The behemoths you refer to are exactly the shape of how this plays out: giant ‘investment condos/apartments’ selling for millions, left half empty, while homelessness proliferates (and while millennials live at home because they can’t afford a home of their own…or move into single family housing with 5 room mates). Personally, rather than fretting about ‘anti-camping ordinances’ – poetic justice would require converting some of those properties into shelters (haha…real world justice would make that a fantasy).
These prefab dreary catalogue order monoliths erected are so unlovely and out of character with the existing neighborhoods that they manifest as mean spirited. Sitting in the once sunny backyard of a 1960’s cottage that is now shrouded in a sinister shadow all day is infuriating. So is losing your decades old view of snow capped mountains, ocean breeze or glimpse of the water.
There are legit non discriminatory reasons to oppose this kind of charmless, intrusive unharmonious development. Ugly architecture has a negative and depressive effect on humans. Losing your sky and sun can feel menacing. Atrocious traffic makes people cranky.
It is the BUILDINGS that are objectionable not the people in them.
Set backs, analogous locations and lots of trees would have brought far fewer complaints.
But like so many issues in Huntington Beach the weakest minds in the populace make it partisan. “Leftists” are mocked. “Everyone who voted for Newsome should be killed” <–actual quote on HBCF. And then in the same post pleading, "Please everyone send Emails to fight the buildout!" Um, not the best way to rally ALL the troops. They are being played. Stepping right into their ride or die tribal roles. Just as the powers behind the curtain desire. Divide. Conquer. Pillage. Sack the city and abscond with the riches.
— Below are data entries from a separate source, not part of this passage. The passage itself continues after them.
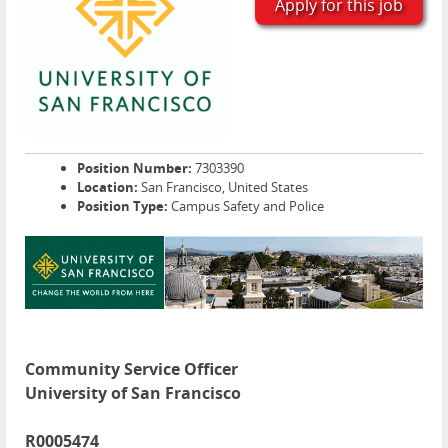
Apply for this job
Position Number:
7303390
Location:
San Francisco, United States
Position Type:
Campus Safety and Police
Community Service Officer
University of San Francisco
R0005474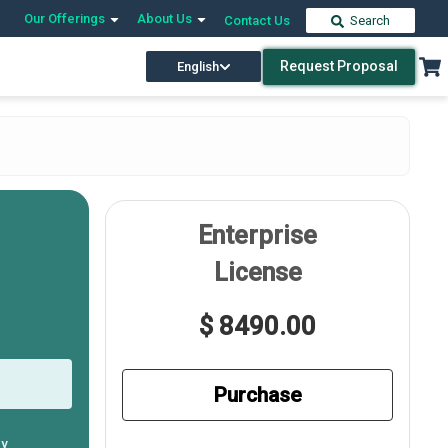
Our Offerings
About Us
Contact Us
Search
Request Proposal
English
Enterprise
License
$ 8490.00
Purchase
ly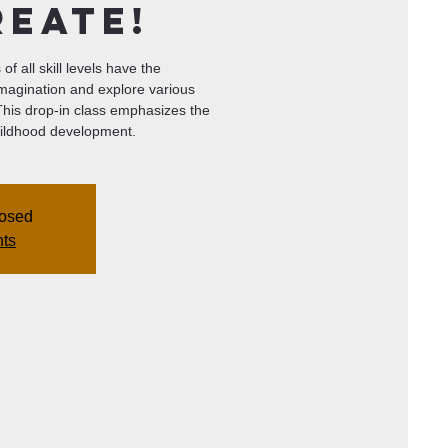
reate!
of all skill levels have the
imagination and explore various
 This drop-in class emphasizes the
 childhood development.
losed
nts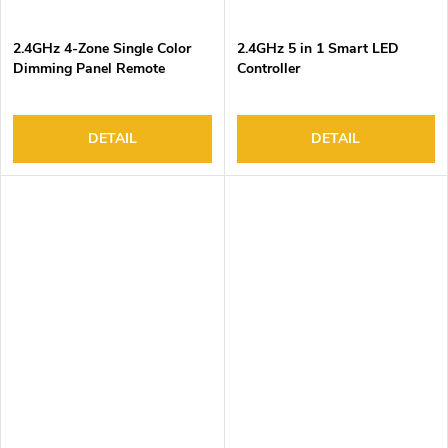
2.4GHz 4-Zone Single Color
2.4GHz 5 in 1 Smart LED
Dimming Panel Remote
Controller
Controller
DETAIL
DETAIL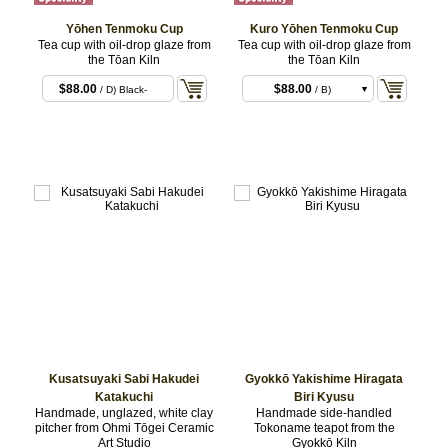
Yōhen Tenmoku Cup
Kuro Yōhen Tenmoku Cup
Tea cup with oil-drop glaze from
Tea cup with oil-drop glaze from
the Tōan Kiln
the Tōan Kiln
$88.00
$88.00
/ D) Black-
/ B)
bronze
$88.00
/ C)
$88.00
/ D)
Kusatsuyaki Sabi Hakudei
Gyokkō Yakishime Hiragata
Katakuchi
Biri Kyusu
Handmade, unglazed, white clay
Handmade side-handled
pitcher from Ohmi Tōgei Ceramic
Tokoname teapot from the
Art Studio
Gyokkō Kiln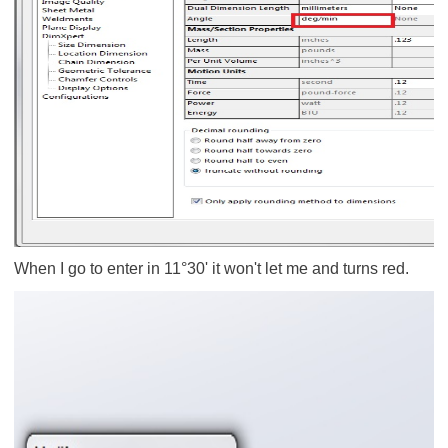
When I go to enter in 11°30' it won't let me and turns red.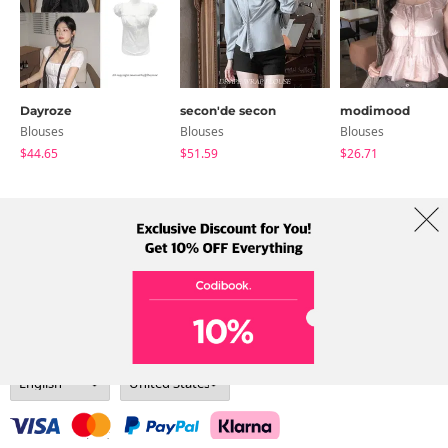
Dayroze
secon'de secon
modimood
Blouses
Blouses
Blouses
$44.65
$51.59
$26.71
About Us
Brands
Term
Policy
Shipping Info
Collab
Address: A-301, 114, Gasan digital 2-ro, Geumcheon-gu, Seoul
Tel: +82-1661-1813 (Korean) Email: help@codibook.net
But hey, at least you got the joy of calling your neighbor a "Libtard" AM I RIGHT?!!! Haha. So funny! High Five! Wait. What are they building in the Bolsa Chica Reserve?!
Magic: “There are legit non discriminatory reasons to oppose this kind of charmless, intrusive unharmonious development.”
The problem in the ‘developer/owner’ story is that the rules are made to try to resolve the endless conflict between the two: you value your views, developers their jobs, and those two things result in conflicts that must be balanced.
Meanwhile, there’s a third party behind the scenes that owns an awful lot of stuff: if that person profits from the development, he’ll want it to proceed, but if not, then he’ll want it as ugly and unlivable as possible (to increase the appeal of his own holdings). As long as it doesn’t bring in ‘the wrong sort’ of people (homeless or poor – they don’t care so much about minorities as long as they’re rich), he’ll play both sides against each other for his own profit (more accurately, to inflate his holdings – these folks don’t earn much direct ‘profit’ until they sell, which is how they avoid taxes too).